Marks a variable as non-exportable. The value is accessible in CEL (read, compare, transform) but blocked from output boundaries: `log:`, `return:`, `emit.data:`, `yield:`, `request.url:`, `throw.message:`. Weaker than `$secret` but allows computation on the value.

#### Hierarchy

`$secret: true` implies `$exportable: false`. Setting both is redundant — SA-TAINT-3 (INFO): "Redundant `$exportable: false` on `$secret: true` variable."

#### Taint Propagation

Taint MUST propagate **automatically** through CEL expressions — if any input to a CEL expression is tainted (secret-derived), the output MUST be treated as tainted. This applies regardless of whether the `$secret` annotation is present on the result. Declared taint via `$secret` remains available for explicit marking, but automatic propagation is the primary enforcement mechanism. Engines MUST implement the following propagation rules:

- If a CEL expression references any variable with `$secret: true`, or any `SECRET.*` value (including resolved `SecretValue` handles), the result MUST inherit `$secret: true` unless the result is assigned to a position where `$declassify: true` is explicitly declared.
- If a CEL expression references any variable with `$exportable: false`, the result MUST inherit `$exportable: false`.
- Taint propagation MUST be transitive: if variable A is tainted, and variable B is derived from A, and variable C is derived from B, then C MUST be tainted — even if B lacks an explicit `$secret` annotation.
- The `$declassify: true` annotation MUST only be permitted on variables that are the direct result of a one-way transformation (hashing, HMAC, HMAC truncation). The `$declassify` annotation MUST include a `via:` field naming the transform function used (e.g., `$declassify: { via: sha256 }`). Static analysis rule SA-TAINT-8 (ERROR) MUST verify that `$declassify` is used only in conjunction with recognized safe-transform CEL functions. The normative list of recognized safe-transform functions is: `sha256()`, `sha384()`, `sha512()`, `sha3_256()`, `sha3_512()`, `hmac()`, `bcrypt()`, `argon2()`, `scrypt()`, `blake2b()`, `blake2s()`. Engine operators MAY extend this list via engine configuration for additional one-way transforms. The engine's `declassify.policy` setting controls enforcement: `DENY` (default) — any flow containing `$declassify` MUST fail SA-TAINT-8 at ERROR; `AUDIT_REQUIRED` — `$declassify` is permitted only when audit logging is active; `WARN_ONLY` — SA-TAINT-8 fires at WARN for backward compatibility during migration.

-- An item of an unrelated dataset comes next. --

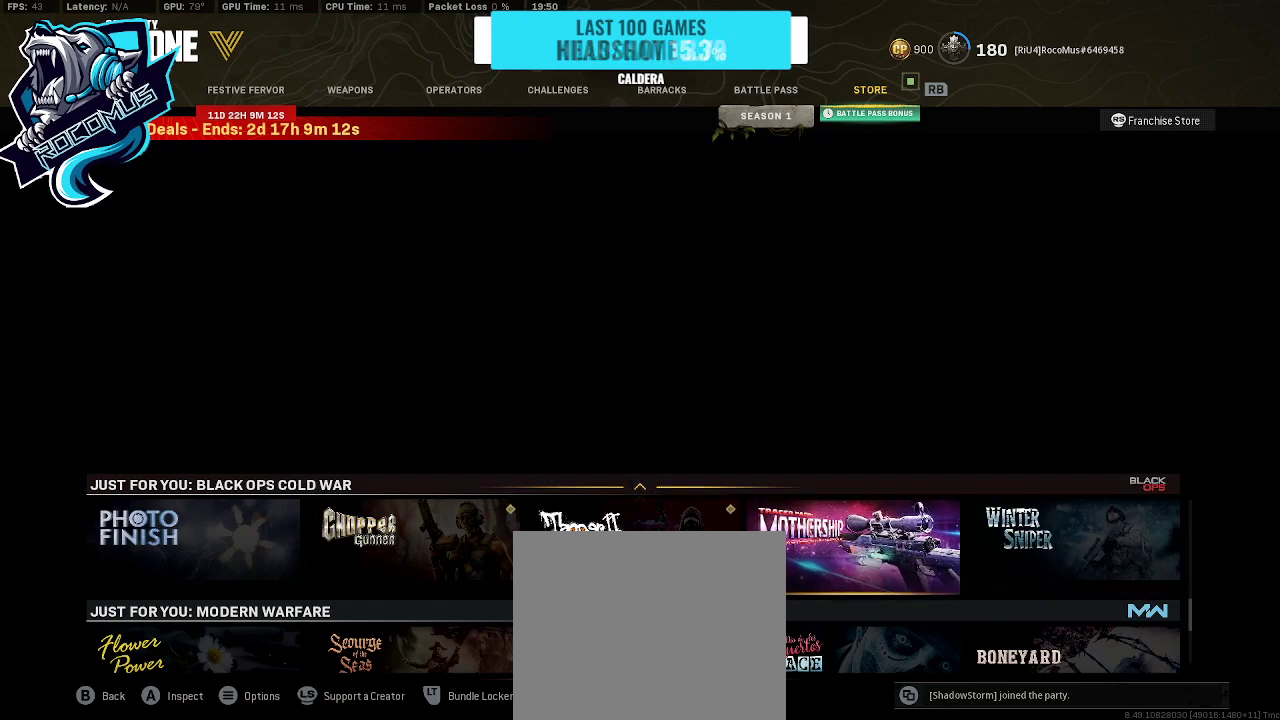
{"buttons": [], "left_stick": "center", "right_stick": "center", "events": [[100, "DPAD_LEFT", "up"], [233, "CROSS", "down"], [467, "CROSS", "up"]]}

Flow authors MAY still use explicit `$secret` and `$exportable` annotations for documentation clarity, but they are not required — the engine propagates them automatically. The automatic propagation mechanism takes precedence: even if a flow author omits `$secret` on a derived value, the engine MUST still enforce taint if the value's lineage includes any tainted input.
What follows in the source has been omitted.